Larry Clark, Forever Young
Words by Max Grobe.
During a career that spans nearly half a century, his work has attracted praise, “a wake-up call to the modern world”, and from the other side, “nihilistic pornography” To varying degrees, perhaps it’s both. More recently, he has described himself as a poet and visual anthropologist. Considering how his images expose, and consequently, examine, parts of being young that many would like to brush over – sex, drug abuse, the untempered violence – “poetic anthropologist” feels like the most accurate way to approach this notorious American artist.
His first printed book, Tulsa, was released in 1971 as a visual account of his hometown. The black and white photos depict young teenagers in various states of uninhibited hedonism: shooting drugs, having sex and playing with guns. In the super conservative state of Oklahoma, this effectively shattered the idea of the clean-cut, God-fearing, school-going teenagers that existed in the public eye. This delivery of uncensored imagery of young people living in a way that their parents didn’t know about, or didn’t want to know about, would repeat itself throughout his career.
Clark’s work, from ”Tulsa” and beyond, leans on the autobiographical. It’s imperative to remember that Clark wasn’t just infiltrating these spaces and snapping away, but turning the camera on himself and his life. In our so-called “selfie generation”, it doesn’t seem that remarkable, but contextually it was suitably bizarre. Clark began intravenously injecting amphetamines at 15 years of age. In the opening to “Teenage Lust”, his follow up to “Tulsa”, he writes “once the needle goes in, it never comes out”. Thankfully, Clark was able to get clean, or clean enough, to continue developing his vision of loss of innocence and doesn’t shy away from the dire and often fatal consequences.
Directing a film about the plight of AIDS in mid-’90s New York, Larry Clark found his real entry point into the cultural zeitgeist with his 1996 coming-of-age movie KIDS. As a director, his films mimicked the realism of his photography – with the added bonus of music from A Tribe Called Quest. KIDS explores, in graphic visual detail: substance abuse, relationships, crime and social constructions of gender, sexuality and identity that gestate during our teenage years, these themes continued to inform his oeuvre, which has since developed a cult following.
His influence and subject matter is comparable to contemporary photographers such as Ryan McGinley – but whereas McGinley highlights the liberty of youth with fireworks, skinny dips in lakes and carefree road trips – Clark’s vision feels palpably raw, a bit uncomfortable, and like something you feel you’re not supposed to be seeing.

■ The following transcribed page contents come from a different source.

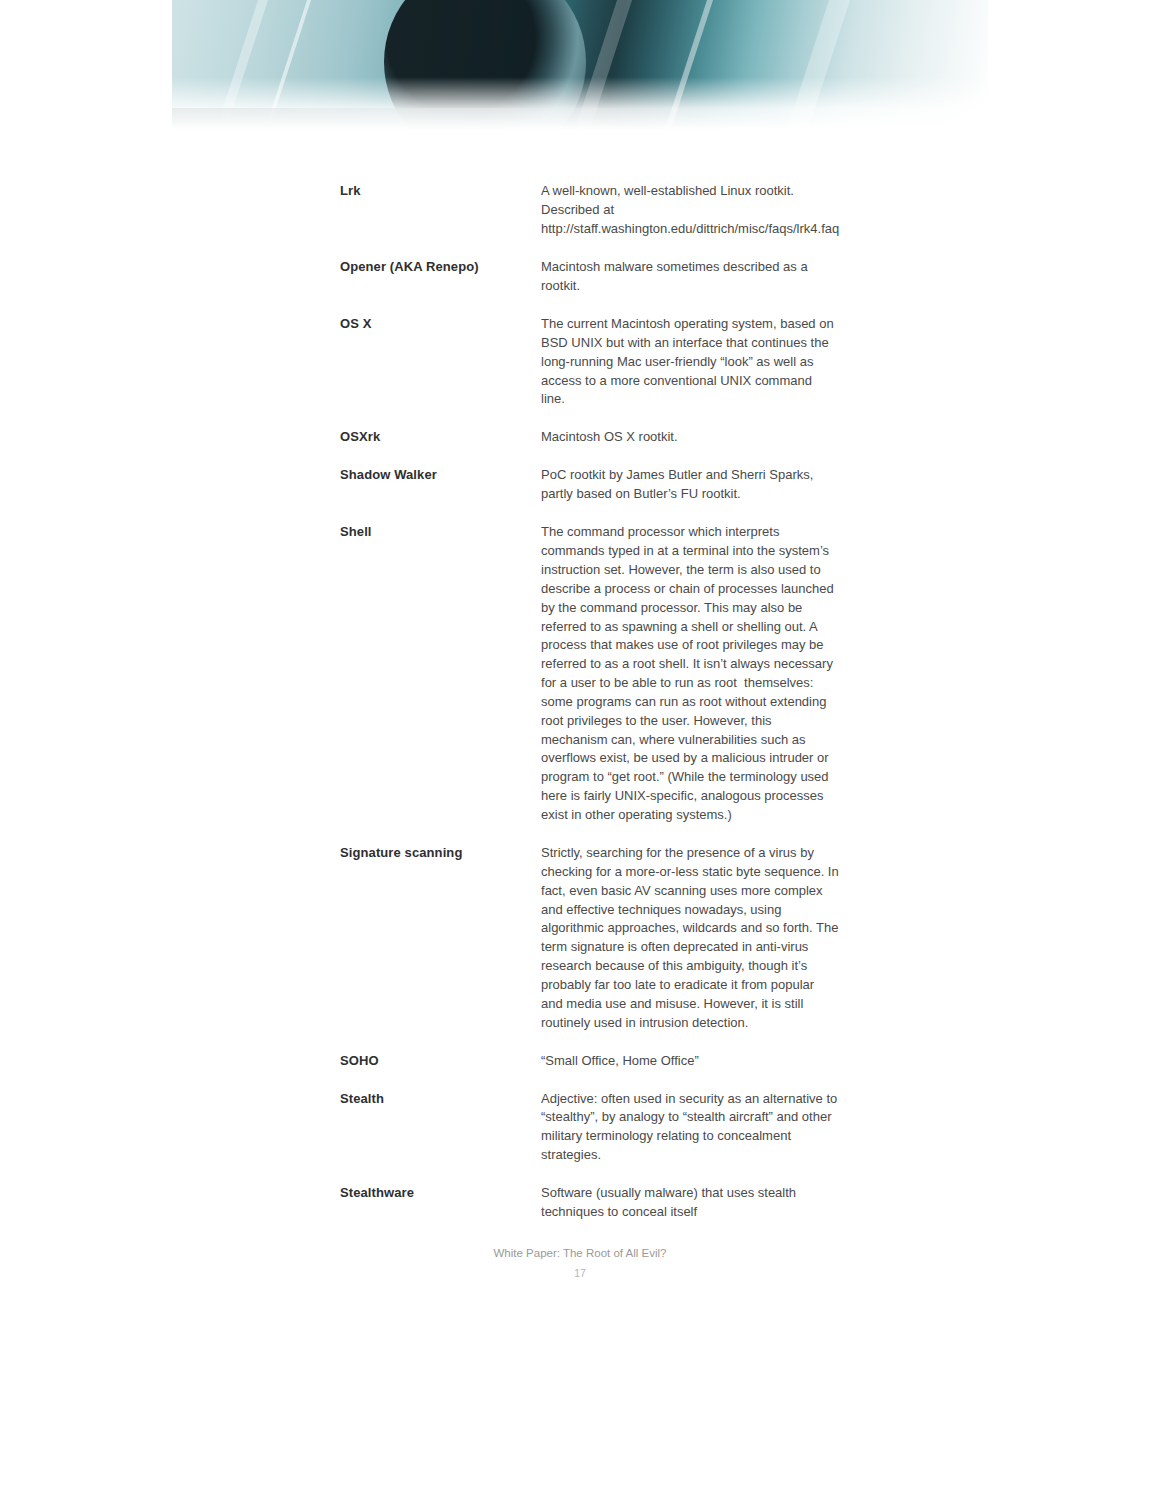| Lrk | A well-known, well-established Linux rootkit. Described at http://staff.washington.edu/dittrich/misc/faqs/lrk4.faq |
| Opener (AKA Renepo) | Macintosh malware sometimes described as a rootkit. |
| OS X | The current Macintosh operating system, based on BSD UNIX but with an interface that continues the long-running Mac user-friendly “look” as well as access to a more conventional UNIX command line. |
| OSXrk | Macintosh OS X rootkit. |
| Shadow Walker | PoC rootkit by James Butler and Sherri Sparks, partly based on Butler’s FU rootkit. |
| Shell | The command processor which interprets commands typed in at a terminal into the system’s instruction set. However, the term is also used to describe a process or chain of processes launched by the command processor. This may also be referred to as spawning a shell or shelling out. A process that makes use of root privileges may be referred to as a root shell. It isn’t always necessary for a user to be able to run as root themselves: some programs can run as root without extending root privileges to the user. However, this mechanism can, where vulnerabilities such as overflows exist, be used by a malicious intruder or program to “get root.” (While the terminology used here is fairly UNIX-specific, analogous processes exist in other operating systems.) |
| Signature scanning | Strictly, searching for the presence of a virus by checking for a more-or-less static byte sequence. In fact, even basic AV scanning uses more complex and effective techniques nowadays, using algorithmic approaches, wildcards and so forth. The term signature is often deprecated in anti-virus research because of this ambiguity, though it’s probably far too late to eradicate it from popular and media use and misuse. However, it is still routinely used in intrusion detection. |
| SOHO | “Small Office, Home Office” |
| Stealth | Adjective: often used in security as an alternative to “stealthy”, by analogy to “stealth aircraft” and other military terminology relating to concealment strategies. |
| Stealthware | Software (usually malware) that uses stealth techniques to conceal itself |
White Paper: The Root of All Evil?
17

The impact of Larry Clark can be seen across film-makers, writers, the careers of various actors and even fashion labels. In a world where the aesthetic appeal of laid-back, downtown NYC teenage skaters appears to be boundless, many fashion labels have tapped Larry Clark to collaborate. Most recently he’s shot the campaign for Converse x J.W. Anderson but also worked with streetwear label Supreme and appeared in campaigns for Dior Homme alongside A$AP Rocky.